__Set exercise__
Can you give the lines from the one with "scientific name: Schoenolirion croceum" up to and including the one with "scientific name: Augochlora pura" again, changing "common name" to "vernacular name" and leaving everything else the same?

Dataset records
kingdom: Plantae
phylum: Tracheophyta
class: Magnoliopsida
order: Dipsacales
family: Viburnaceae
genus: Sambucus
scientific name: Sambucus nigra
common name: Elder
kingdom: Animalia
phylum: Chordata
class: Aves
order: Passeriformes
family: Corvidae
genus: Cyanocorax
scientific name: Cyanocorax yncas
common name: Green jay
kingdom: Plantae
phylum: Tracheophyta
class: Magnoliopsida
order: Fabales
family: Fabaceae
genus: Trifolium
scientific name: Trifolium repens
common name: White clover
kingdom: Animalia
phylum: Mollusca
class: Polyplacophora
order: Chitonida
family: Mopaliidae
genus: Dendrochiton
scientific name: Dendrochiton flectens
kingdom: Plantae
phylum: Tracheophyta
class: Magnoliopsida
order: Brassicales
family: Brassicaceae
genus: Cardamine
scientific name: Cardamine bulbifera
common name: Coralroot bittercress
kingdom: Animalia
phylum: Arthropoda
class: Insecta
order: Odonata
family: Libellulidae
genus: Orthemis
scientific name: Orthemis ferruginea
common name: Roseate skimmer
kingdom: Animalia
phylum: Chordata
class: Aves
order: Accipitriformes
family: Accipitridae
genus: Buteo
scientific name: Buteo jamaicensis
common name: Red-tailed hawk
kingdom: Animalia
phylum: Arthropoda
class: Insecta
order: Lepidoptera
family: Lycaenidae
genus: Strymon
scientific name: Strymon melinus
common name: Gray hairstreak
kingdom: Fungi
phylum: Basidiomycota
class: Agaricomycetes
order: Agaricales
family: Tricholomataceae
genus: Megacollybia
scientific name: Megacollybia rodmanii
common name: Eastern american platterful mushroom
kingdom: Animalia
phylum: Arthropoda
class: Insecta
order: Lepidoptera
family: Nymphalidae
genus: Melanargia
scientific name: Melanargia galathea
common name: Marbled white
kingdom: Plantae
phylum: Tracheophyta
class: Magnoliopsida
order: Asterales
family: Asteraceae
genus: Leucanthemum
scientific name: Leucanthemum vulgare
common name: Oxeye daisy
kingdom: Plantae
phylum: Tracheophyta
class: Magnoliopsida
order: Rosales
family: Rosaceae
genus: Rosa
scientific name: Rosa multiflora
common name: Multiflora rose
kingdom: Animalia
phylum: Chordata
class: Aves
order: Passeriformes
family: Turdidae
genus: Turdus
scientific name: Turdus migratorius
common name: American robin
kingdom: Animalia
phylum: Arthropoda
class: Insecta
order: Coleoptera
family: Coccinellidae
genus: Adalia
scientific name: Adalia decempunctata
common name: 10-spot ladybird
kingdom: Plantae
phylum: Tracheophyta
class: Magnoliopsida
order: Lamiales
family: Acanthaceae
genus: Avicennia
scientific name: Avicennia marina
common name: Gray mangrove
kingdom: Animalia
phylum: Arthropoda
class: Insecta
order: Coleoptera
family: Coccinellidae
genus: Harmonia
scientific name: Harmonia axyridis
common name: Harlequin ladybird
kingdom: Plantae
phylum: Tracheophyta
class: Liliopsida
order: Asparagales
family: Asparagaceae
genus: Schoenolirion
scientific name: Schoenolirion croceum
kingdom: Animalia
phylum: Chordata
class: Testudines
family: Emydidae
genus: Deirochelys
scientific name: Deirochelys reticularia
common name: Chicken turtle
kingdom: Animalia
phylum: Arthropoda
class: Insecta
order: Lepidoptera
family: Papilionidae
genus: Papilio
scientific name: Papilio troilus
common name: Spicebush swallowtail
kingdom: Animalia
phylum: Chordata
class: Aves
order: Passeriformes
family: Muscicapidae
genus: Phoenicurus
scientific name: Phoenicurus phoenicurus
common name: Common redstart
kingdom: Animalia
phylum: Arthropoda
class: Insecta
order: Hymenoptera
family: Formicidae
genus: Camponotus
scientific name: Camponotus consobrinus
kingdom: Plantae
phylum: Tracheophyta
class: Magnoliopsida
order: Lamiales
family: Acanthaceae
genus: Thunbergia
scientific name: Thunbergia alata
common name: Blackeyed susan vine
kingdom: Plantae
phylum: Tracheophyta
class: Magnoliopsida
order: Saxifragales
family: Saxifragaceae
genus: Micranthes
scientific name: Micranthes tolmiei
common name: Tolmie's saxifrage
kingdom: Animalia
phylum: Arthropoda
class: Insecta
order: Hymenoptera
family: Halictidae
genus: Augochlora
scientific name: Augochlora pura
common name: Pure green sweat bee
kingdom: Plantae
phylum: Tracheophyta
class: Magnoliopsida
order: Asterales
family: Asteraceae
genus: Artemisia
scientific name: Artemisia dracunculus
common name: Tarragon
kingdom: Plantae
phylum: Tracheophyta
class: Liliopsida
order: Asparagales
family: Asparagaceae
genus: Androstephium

__Solution to this task__
scientific name: Schoenolirion croceum
kingdom: Animalia
phylum: Chordata
class: Testudines
family: Emydidae
genus: Deirochelys
scientific name: Deirochelys reticularia
vernacular name: Chicken turtle
kingdom: Animalia
phylum: Arthropoda
class: Insecta
order: Lepidoptera
family: Papilionidae
genus: Papilio
scientific name: Papilio troilus
vernacular name: Spicebush swallowtail
kingdom: Animalia
phylum: Chordata
class: Aves
order: Passeriformes
family: Muscicapidae
genus: Phoenicurus
scientific name: Phoenicurus phoenicurus
vernacular name: Common redstart
kingdom: Animalia
phylum: Arthropoda
class: Insecta
order: Hymenoptera
family: Formicidae
genus: Camponotus
scientific name: Camponotus consobrinus
kingdom: Plantae
phylum: Tracheophyta
class: Magnoliopsida
order: Lamiales
family: Acanthaceae
genus: Thunbergia
scientific name: Thunbergia alata
vernacular name: Blackeyed susan vine
kingdom: Plantae
phylum: Tracheophyta
class: Magnoliopsida
order: Saxifragales
family: Saxifragaceae
genus: Micranthes
scientific name: Micranthes tolmiei
vernacular name: Tolmie's saxifrage
kingdom: Animalia
phylum: Arthropoda
class: Insecta
order: Hymenoptera
family: Halictidae
genus: Augochlora
scientific name: Augochlora pura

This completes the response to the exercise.